**TASK ITEM**
Whenever a line below holds the word "label", count it; please give only the final number.

——————————

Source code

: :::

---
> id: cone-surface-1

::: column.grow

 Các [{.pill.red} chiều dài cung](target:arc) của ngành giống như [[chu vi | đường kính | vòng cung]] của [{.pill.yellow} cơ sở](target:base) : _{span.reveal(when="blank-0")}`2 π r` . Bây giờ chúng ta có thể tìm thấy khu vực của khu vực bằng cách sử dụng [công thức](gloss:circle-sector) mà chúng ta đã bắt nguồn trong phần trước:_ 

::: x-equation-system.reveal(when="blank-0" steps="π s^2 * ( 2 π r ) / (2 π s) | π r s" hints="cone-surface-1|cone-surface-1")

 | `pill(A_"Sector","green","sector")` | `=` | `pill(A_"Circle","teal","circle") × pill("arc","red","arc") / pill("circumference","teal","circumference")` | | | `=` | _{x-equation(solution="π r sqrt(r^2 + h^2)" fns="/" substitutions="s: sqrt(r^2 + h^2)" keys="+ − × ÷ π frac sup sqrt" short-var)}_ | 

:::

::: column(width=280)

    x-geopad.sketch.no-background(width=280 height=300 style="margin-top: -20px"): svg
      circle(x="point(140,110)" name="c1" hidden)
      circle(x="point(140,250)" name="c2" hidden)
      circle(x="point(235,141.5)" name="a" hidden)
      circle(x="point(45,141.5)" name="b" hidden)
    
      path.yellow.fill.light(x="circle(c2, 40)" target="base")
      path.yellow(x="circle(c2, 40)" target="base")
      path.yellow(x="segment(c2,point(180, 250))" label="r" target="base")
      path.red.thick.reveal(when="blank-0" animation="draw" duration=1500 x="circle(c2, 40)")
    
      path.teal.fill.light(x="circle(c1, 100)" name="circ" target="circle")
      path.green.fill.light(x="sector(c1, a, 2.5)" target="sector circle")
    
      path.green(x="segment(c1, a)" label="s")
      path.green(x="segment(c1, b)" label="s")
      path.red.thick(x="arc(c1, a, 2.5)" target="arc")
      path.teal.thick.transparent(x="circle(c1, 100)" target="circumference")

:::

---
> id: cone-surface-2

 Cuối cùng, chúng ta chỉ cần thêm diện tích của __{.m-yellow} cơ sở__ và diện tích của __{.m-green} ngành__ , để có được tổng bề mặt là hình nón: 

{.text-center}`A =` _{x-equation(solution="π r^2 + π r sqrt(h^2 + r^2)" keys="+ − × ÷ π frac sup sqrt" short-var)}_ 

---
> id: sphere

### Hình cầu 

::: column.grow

——————————

**THE COMPLETED TASK**
3